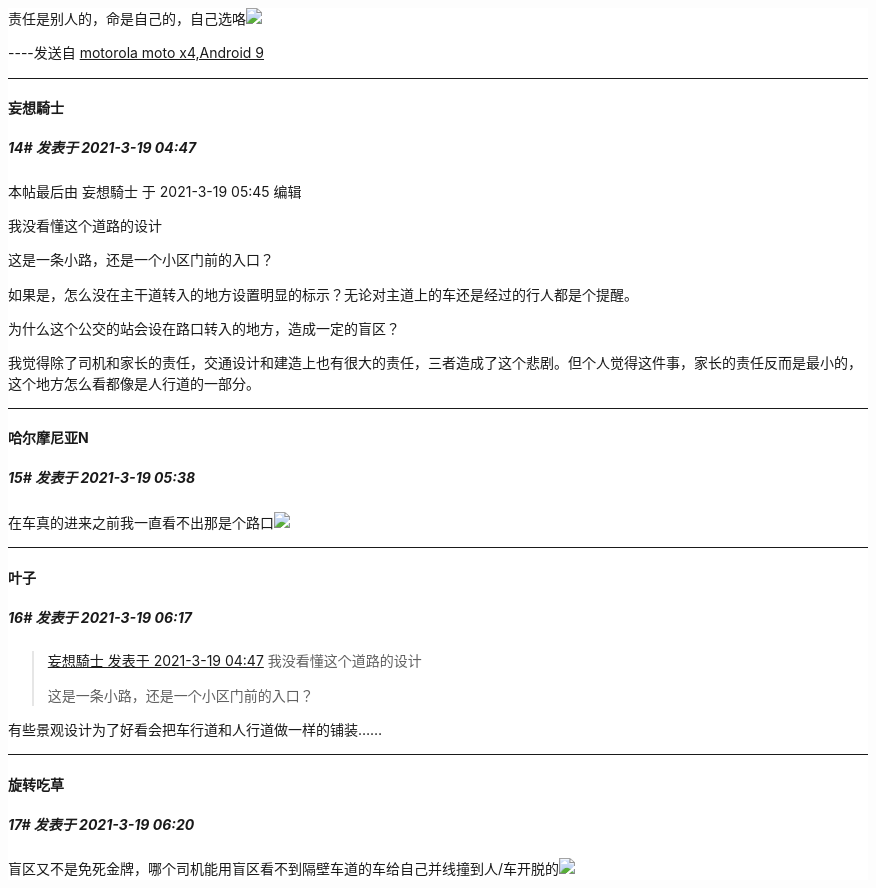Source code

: 
责任是别人的，命是自己的，自己选咯<img src="https://static.saraba1st.com/image/smiley/face2017/001.png" referrerpolicy="no-referrer">


----发送自 [motorola moto x4,Android 9](http://stage1.5j4m.com/?1.37)


-----

####  妄想騎士  
##### 14#       发表于 2021-3-19 04:47


 本帖最后由 妄想騎士 于 2021-3-19 05:45 编辑 

我没看懂这个道路的设计


这是一条小路，还是一个小区门前的入口？

如果是，怎么没在主干道转入的地方设置明显的标示？无论对主道上的车还是经过的行人都是个提醒。

为什么这个公交的站会设在路口转入的地方，造成一定的盲区？


我觉得除了司机和家长的责任，交通设计和建造上也有很大的责任，三者造成了这个悲剧。但个人觉得这件事，家长的责任反而是最小的，这个地方怎么看都像是人行道的一部分。


-----

####  哈尔摩尼亚N  
##### 15#       发表于 2021-3-19 05:38


在车真的进来之前我一直看不出那是个路口<img src="https://static.saraba1st.com/image/smiley/face2017/125.png" referrerpolicy="no-referrer">


-----

####  叶子  
##### 16#       发表于 2021-3-19 06:17


<blockquote><a href="httphttps://bbs.saraba1st.com/2b/forum.php?mod=redirect&amp;goto=findpost&amp;pid=50670832&amp;ptid=1993878" target="_blank">妄想騎士 发表于 2021-3-19 04:47</a>
我没看懂这个道路的设计


这是一条小路，还是一个小区门前的入口？</blockquote>
有些景观设计为了好看会把车行道和人行道做一样的铺装……


-----

####  旋转吃草  
##### 17#       发表于 2021-3-19 06:20


盲区又不是免死金牌，哪个司机能用盲区看不到隔壁车道的车给自己并线撞到人/车开脱的<img src="https://static.saraba1st.com/image/smiley/face2017/021.png" referrerpolicy="no-referrer">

◆ **ACTIVITY**
All records above must be copied exactly, though the pictures they hold are to be left out.

◆ **YOUR RESPONSE**
Source code

: 
责任是别人的，命是自己的，自己选咯<img src="https://static.saraba1st.com/image/smiley/face2017/001.png" referrerpolicy="no-referrer">


----发送自 [motorola moto x4,Android 9](http://stage1.5j4m.com/?1.37)


-----

####  妄想騎士  
##### 14#       发表于 2021-3-19 04:47


 本帖最后由 妄想騎士 于 2021-3-19 05:45 编辑 

我没看懂这个道路的设计


这是一条小路，还是一个小区门前的入口？

如果是，怎么没在主干道转入的地方设置明显的标示？无论对主道上的车还是经过的行人都是个提醒。

为什么这个公交的站会设在路口转入的地方，造成一定的盲区？


我觉得除了司机和家长的责任，交通设计和建造上也有很大的责任，三者造成了这个悲剧。但个人觉得这件事，家长的责任反而是最小的，这个地方怎么看都像是人行道的一部分。


-----

####  哈尔摩尼亚N  
##### 15#       发表于 2021-3-19 05:38


在车真的进来之前我一直看不出那是个路口<img src="https://static.saraba1st.com/image/smiley/face2017/125.png" referrerpolicy="no-referrer">


-----

####  叶子  
##### 16#       发表于 2021-3-19 06:17


<blockquote><a href="httphttps://bbs.saraba1st.com/2b/forum.php?mod=redirect&amp;goto=findpost&amp;pid=50670832&amp;ptid=1993878" target="_blank">妄想騎士 发表于 2021-3-19 04:47</a>
我没看懂这个道路的设计


这是一条小路，还是一个小区门前的入口？</blockquote>
有些景观设计为了好看会把车行道和人行道做一样的铺装……


-----

####  旋转吃草  
##### 17#       发表于 2021-3-19 06:20


盲区又不是免死金牌，哪个司机能用盲区看不到隔壁车道的车给自己并线撞到人/车开脱的<img src="https://static.saraba1st.com/image/smiley/face2017/021.png" referrerpolicy="no-referrer">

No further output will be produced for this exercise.